Reproduce the material from its start through the line containing "reduction/exemption", swapping "Scholarship" for "Grant" and leaving every other part unchanged. Leave the pictures out of your answer.

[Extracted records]
[Start of section]

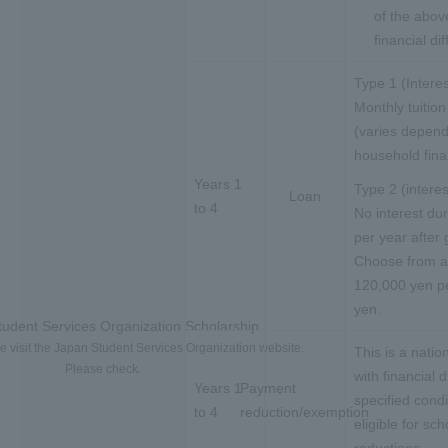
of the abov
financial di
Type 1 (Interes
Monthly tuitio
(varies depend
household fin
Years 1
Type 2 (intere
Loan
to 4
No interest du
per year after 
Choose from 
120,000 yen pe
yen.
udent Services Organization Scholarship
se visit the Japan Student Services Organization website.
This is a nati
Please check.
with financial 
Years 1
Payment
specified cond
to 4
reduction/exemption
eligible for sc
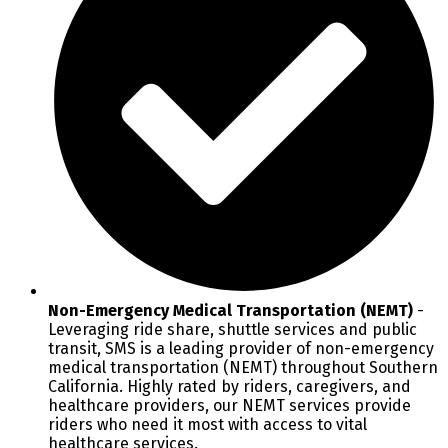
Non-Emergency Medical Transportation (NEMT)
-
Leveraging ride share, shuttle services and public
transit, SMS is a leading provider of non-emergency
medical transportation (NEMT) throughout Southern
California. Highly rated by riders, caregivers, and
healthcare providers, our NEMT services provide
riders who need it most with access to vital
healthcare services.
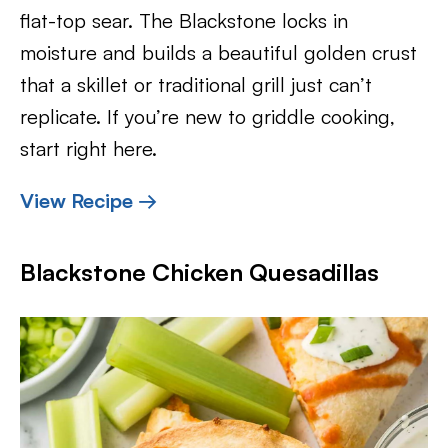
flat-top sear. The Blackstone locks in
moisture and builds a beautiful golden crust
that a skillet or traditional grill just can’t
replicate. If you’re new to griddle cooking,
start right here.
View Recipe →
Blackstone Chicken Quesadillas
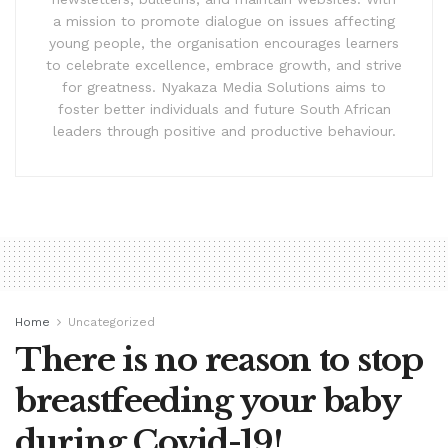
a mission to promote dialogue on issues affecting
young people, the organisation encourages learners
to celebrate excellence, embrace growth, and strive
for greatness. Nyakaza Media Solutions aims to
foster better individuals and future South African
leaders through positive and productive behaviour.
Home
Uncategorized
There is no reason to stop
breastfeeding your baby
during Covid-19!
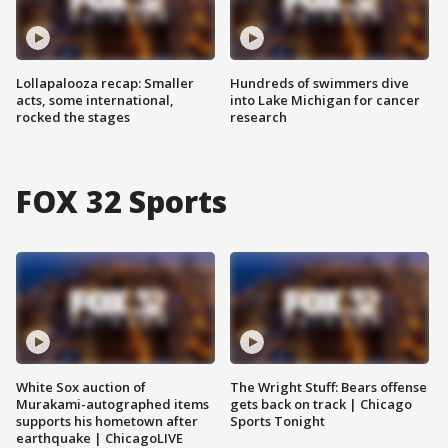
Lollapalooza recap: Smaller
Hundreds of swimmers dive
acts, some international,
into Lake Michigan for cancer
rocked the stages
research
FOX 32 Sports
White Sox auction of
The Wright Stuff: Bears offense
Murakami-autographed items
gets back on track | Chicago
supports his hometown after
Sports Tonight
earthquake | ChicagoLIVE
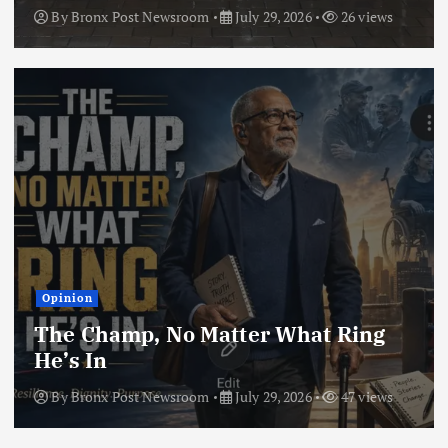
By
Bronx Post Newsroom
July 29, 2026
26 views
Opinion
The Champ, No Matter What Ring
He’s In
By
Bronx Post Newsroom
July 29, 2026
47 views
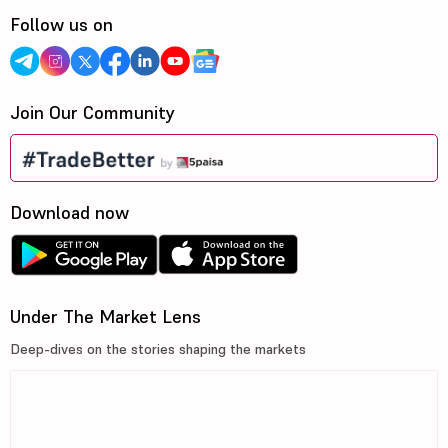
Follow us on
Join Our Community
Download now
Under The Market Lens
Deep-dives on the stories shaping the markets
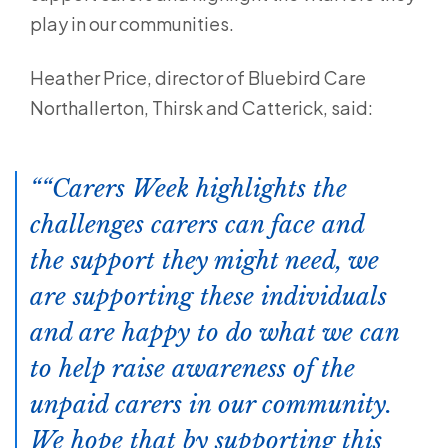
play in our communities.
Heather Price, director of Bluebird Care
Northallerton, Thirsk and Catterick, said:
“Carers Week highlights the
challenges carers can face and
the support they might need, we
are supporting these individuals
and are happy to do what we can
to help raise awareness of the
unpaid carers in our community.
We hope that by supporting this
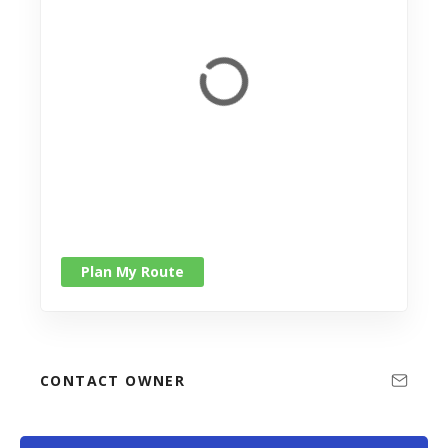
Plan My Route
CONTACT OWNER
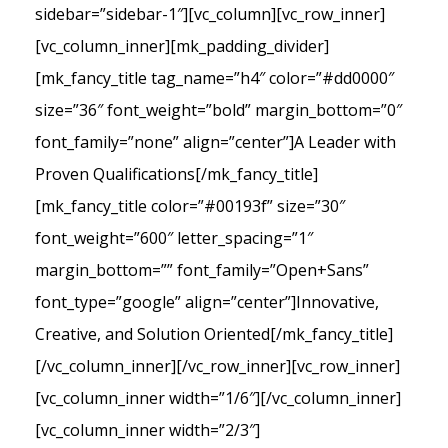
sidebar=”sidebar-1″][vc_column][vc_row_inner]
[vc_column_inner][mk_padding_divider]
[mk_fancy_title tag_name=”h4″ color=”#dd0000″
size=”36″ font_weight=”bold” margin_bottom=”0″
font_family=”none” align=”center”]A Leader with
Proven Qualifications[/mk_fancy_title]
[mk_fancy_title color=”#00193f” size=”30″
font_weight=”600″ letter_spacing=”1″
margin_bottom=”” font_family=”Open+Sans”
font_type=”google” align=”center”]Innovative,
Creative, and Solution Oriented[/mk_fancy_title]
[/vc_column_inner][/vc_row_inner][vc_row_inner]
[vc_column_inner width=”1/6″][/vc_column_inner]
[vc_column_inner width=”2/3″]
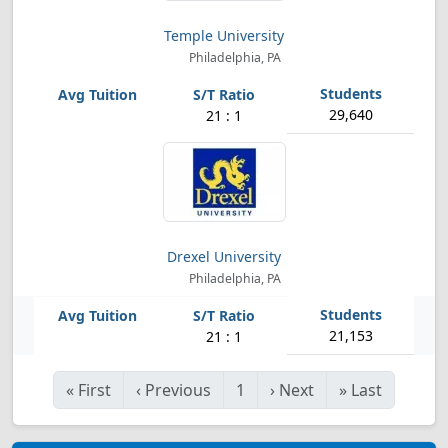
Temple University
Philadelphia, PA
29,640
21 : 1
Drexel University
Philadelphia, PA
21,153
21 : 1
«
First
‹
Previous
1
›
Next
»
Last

[End of section]

• Written reply:
of the abov
financial di
Type 1 (Interes
Monthly tuitio
(varies depend
household fin
Years 1
Type 2 (intere
Loan
to 4
No interest du
per year after 
Choose from 
120,000 yen pe
yen.
udent Services Organization Grant
se visit the Japan Student Services Organization website.
This is a nati
Please check.
with financial 
Years 1
Payment
specified cond
to 4
reduction/exemption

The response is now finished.